Article ID: | iaor1999106 |
Country: | United Kingdom |
Volume: | 25 |
Issue: | 2 |
Start Page Number: | 99 |
End Page Number: | 111 |
Publication Date: | Feb 1998 |
Journal: | Computers and Operations Research |
Authors: | Kim Yeo Keun, Kim Yong Ju, Cho Yongkyun |
Keywords: | heuristics |
Workload smoothing in assembly lines has many beneficial features: it established the sense of equity among workers, and, more importantly, contributes to increasing the output. Although assembly line balancing has been studied extensively, workload smoothing as the objective has been relatively neglected in the literature. This study presents a new heuristic procedure based on genetic algorithm to balance an assembly line with the objective of maximizing workload smoothness. To improve the capability of searching good solutions, our genetic algorithm puts emphasis on the utilization of problem-specific information and heuristics in the design of representation scheme and genetic operators.

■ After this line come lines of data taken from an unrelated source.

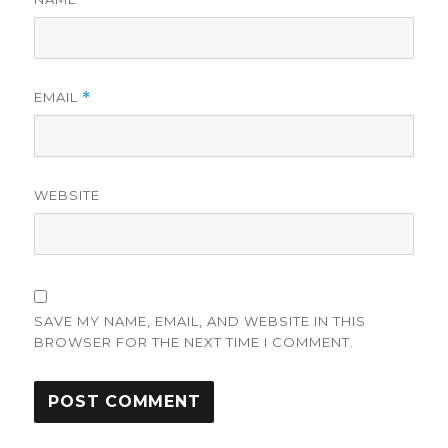
EMAIL
*
WEBSITE
SAVE MY NAME, EMAIL, AND WEBSITE IN THIS
BROWSER FOR THE NEXT TIME I COMMENT.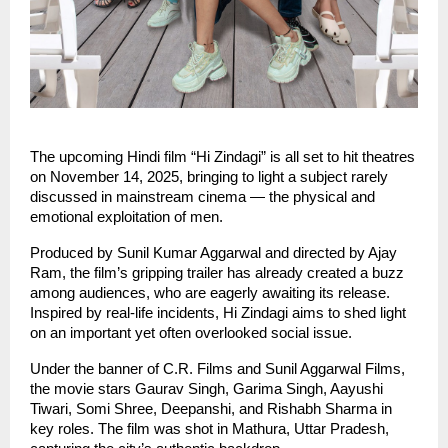
The upcoming Hindi film “Hi Zindagi” is all set to hit theatres
on November 14, 2025, bringing to light a subject rarely
discussed in mainstream cinema — the physical and
emotional exploitation of men.
Produced by Sunil Kumar Aggarwal and directed by Ajay
Ram, the film’s gripping trailer has already created a buzz
among audiences, who are eagerly awaiting its release.
Inspired by real-life incidents, Hi Zindagi aims to shed light
on an important yet often overlooked social issue.
Under the banner of C.R. Films and Sunil Aggarwal Films,
the movie stars Gaurav Singh, Garima Singh, Aayushi
Tiwari, Somi Shree, Deepanshi, and Rishabh Sharma in
key roles. The film was shot in Mathura, Uttar Pradesh,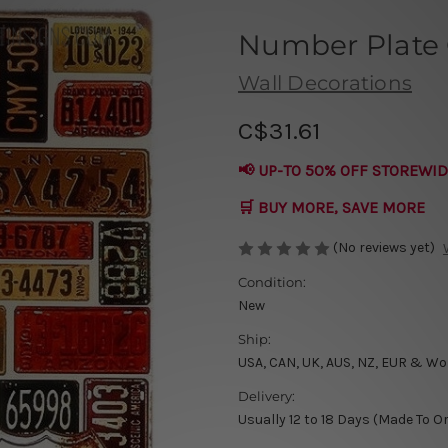
Number Plate 
Wall Decorations
C$31.61
📢 UP-TO 50% OFF STOREWID
🛒 BUY MORE, SAVE MORE
(No reviews yet)
Condition:
New
Ship:
USA, CAN, UK, AUS, NZ, EUR & Wo
Delivery:
Usually 12 to 18 Days (Made To O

Extensive computational experiments are performed for the algorithm. The advantages of incorporating problem-specific heuristic information into the algorithm are demonstrated. The performance comparison of our genetic algorithm with three existing heuristics and with an existing genetic algorithm is made. The experimental results show that our algorithm outperforms the existing heuristics and the compared genetic algorithm. In many cases, our algorithm also improves cycle time.